As a girl who loved the concept of Scrooge and a Christmas Carol feeling like I am going through that over the past half day has me more than slightly spooked.
Baby’s first holiday tree! Also happy solstice all.
Got to see Wake Up Deadman tonight with amazing people. Amazing film & need to watch again. Worthy of the theatre experience all the way. Need to watch it again, but it is currently coming up fast to how it ranks to the first. And might pull ahead.
Compounded into it is the thought of course that the inability to find a job, proves what so many always told you. That you were only ever good for one thing and not even that much anymore with your body falling apart.
So of course it’s one of those weeks
2025 Fucked up trauma brain thought 172
Knowing how much people have paid for you (down to minutes), a break down of each part of you & the price to damage.
But question & doubt that normal people & those you like find you attractive or want your time, because you are damaged, used, or worse.
Having the dread and uncertainty sitting in me like a weight pulling me down, is nearly as bad as it was the first time. Now though it’s set against the knowledge of what might come. Which is its own special horror. Gods I hate being back here for a third time in less than 10 years.
Well this feels like history Deja Vu & my brain is totally stressing over it & the fact that I don’t even have a job to help mitigate the possible coming tidal wave of expenses. At least I know now how to answer a lot of questions from doctors when they prod me.
Why is it that I can have unexpected traumatic stuff happen to me and let my brain just slide through it because I have dealt with shit so much, but when I have uncertainty or time to prepare for it my brain goes into overdrive & nerves make me sick as a dog?
There is still lots of joy when I realize my boobs are growing more. Let’s see how big I can get before surgery shall we?(helps offset finally deciding to cut my hair along with the bleach, this weekend for my mental health)
FOB covering one of my favorite songs from one of the best Muppets movies of all time is pure joy today! 🥰💖
I can say a lot about my body causing additional problems for my lack of sleep, but at least I got to wake up to an amusing note with two sides of me fighting over wanting a collar tattoo. (There is something to unpack there, but it was cute & I will take the win with how I am feeling this morning)
Showing my wife “Bound” for the first time and I so want a set of lock-pick earrings again.

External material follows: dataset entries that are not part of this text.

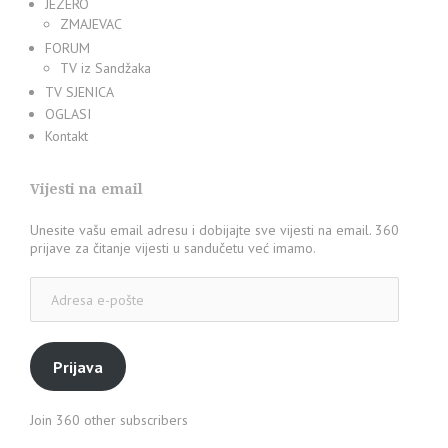
JEZERO
ZMAJEVAC
FORUM
TV iz Sandžaka
TV SJENICA
OGLASI
Kontakt
Vijesti na email
Unesite vašu email adresu i dobijajte sve vijesti na email. 360
prijave za čitanje vijesti u sandučetu već imamo.
Adresa
e-
pošte
Prijava
Join 360 other subscribers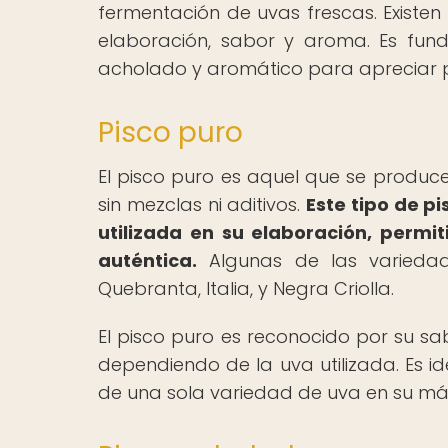
fermentación de uvas frescas. Existen
elaboración, sabor y aroma. Es fund
acholado y aromático para apreciar 
Pisco puro
El pisco puro es aquel que se produce
sin mezclas ni aditivos.
Este tipo de pi
utilizada en su elaboración, perm
auténtica.
Algunas de las varieda
Quebranta, Italia, y Negra Criolla.
El pisco puro es reconocido por su sab
dependiendo de la uva utilizada. Es i
de una sola variedad de uva en su má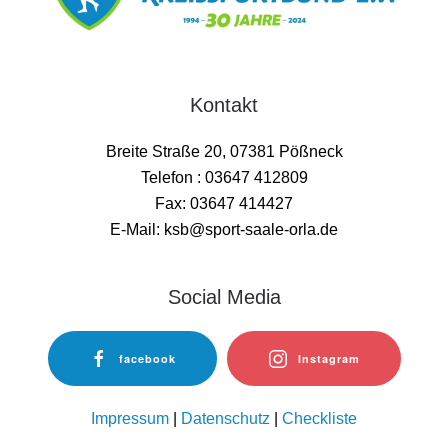
Kontakt
Breite Straße 20, 07381 Pößneck
Telefon : 03647 412809
Fax: 03647 414427
E-Mail: ksb@sport-saale-orla.de
Social Media
facebook
Instagram
Impressum
|
Datenschutz
|
Checkliste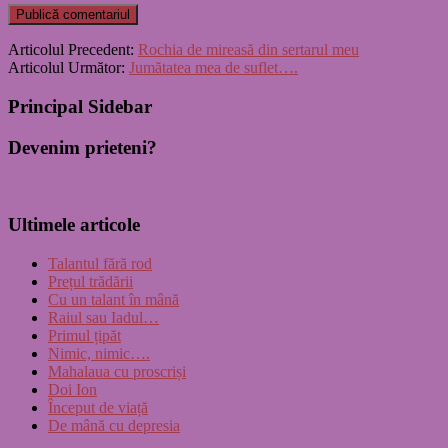
Articolul Precedent:
Rochia de mireasă din sertarul meu
Articolul Următor:
Jumătatea mea de suflet….
Principal Sidebar
Devenim prieteni?
Ultimele articole
Talantul fără rod
Prețul trădării
Cu un talant în mână
Raiul sau Iadul…
Primul țipăt
Nimic, nimic….
Mahalaua cu proscriși
Doi Ion
Început de viață
De mână cu depresia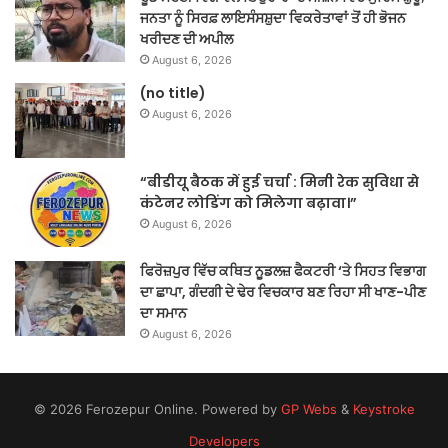
ਜਨਤਾ ਨੂੰ ਸਿਰਫ਼ ਲਾਇਸੰਸਸ਼ੁਦਾ ਵਿਕਰੇਤਾਵਾਂ ਤੋਂ ਹੀ ਭੋਜਨ
ਖਰੀਦਣ ਦੀ ਅਪੀਲ
August 6, 2026
(no title)
August 6, 2026
“बीडीयू बैठक में हुई चर्चा : मिनी रेक सुविधा से
कंटेनर लोडिंग को मिलेगा बढ़ावा।”
August 6, 2026
ਫਿਰੋਜ਼ਪੁਰ ਵਿੱਚ ਕਥਿਤ ਨੂਡਲਜ਼ ਫੈਕਟਰੀ ‘ਤੇ ਸਿਹਤ ਵਿਭਾਗ
ਦਾ ਛਾਪਾ, ਗੰਦਗੀ ਦੇ ਢੇਰ ਵਿਚਕਾਰ ਬਣ ਰਿਹਾ ਸੀ ਖਾਣ-ਪੀਣ
ਦਾ ਸਮਾਨ
August 6, 2026
© 2026 Ferozepur Online. Powered by
GP Webs
&
Keystroke
Developers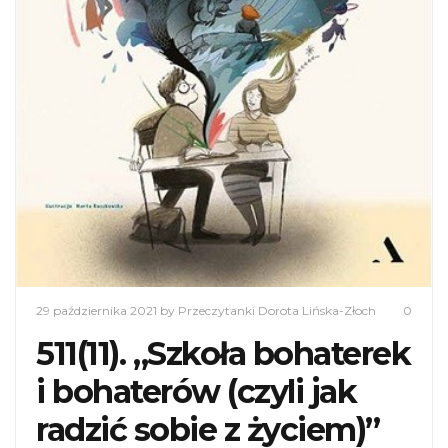
29 października 2021
by Przeczytanki Dorota Lińska-Złoch
0
511(11). „Szkoła bohaterek
i bohaterów (czyli jak
radzić sobie z życiem)”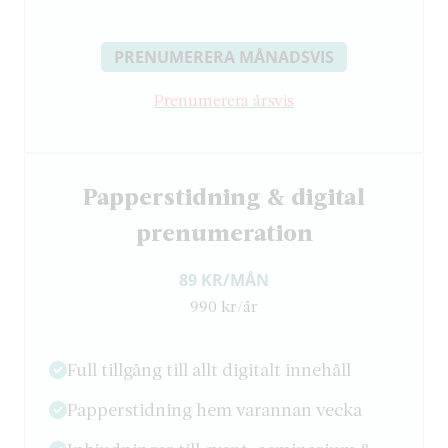
PRENUMERERA MÅNADSVIS
Prenumerera årsvis
Papperstidning & digital
prenumeration
89 KR/MÅN
990 kr/år
Full tillgång till allt digitalt innehåll
Papperstidning hem varannan vecka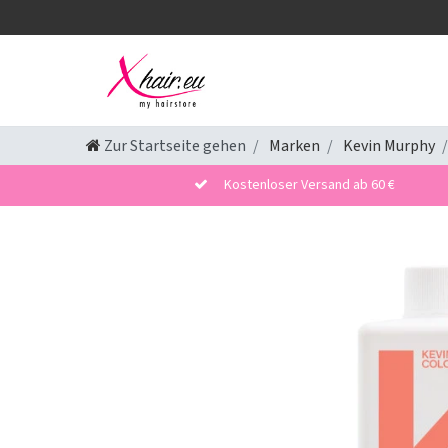
Zur Startseite gehen
Marken
Kevin Murphy
Kostenloser Versand ab 60 €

Been on a bit of a reread kick. Its on odd itch I find that i am scratching after following up simultaneously Tender is the Flesh & Tell Me I Am Worthless, then some Wayward Children & Finishing School, now Kushiel’s Dart & Night Circus with a side of Carmilla the First Vampire.
I should not be looking at the Halloween build a bears when I am still looking for a job. But I could not resist and I am in love with a lot of them.
4 years, 3 months, 5 days
Needed to look cute today even if only a little bit. Especially with being good and not having a smoke even when I really crave it. I am going to totally have to have a massive smoke out when I get this surgery over.
Watching The Wrong Paris & I cannot help but want to play a larp with this scenario.
For a girl who had never had a Baja Blast until last year, I have become hooked.
My wife & I may have just decided to do a podcast of reading Homestuck, since I have made it 4 decades without reading or interacting much with it.
2 interviews tomorrow. I could really use some luck on both.
I love my kitties, but I really wish them getting better along did not result in my feet getting mauled because they think they are toys. People who teach cats to play with feet, I am sorry you are wrong and I wish you had not started this teaching cycle. 😅
My kitty may be a bigger She-Ra fan than I am. He especially loves watching when Catra is on tv.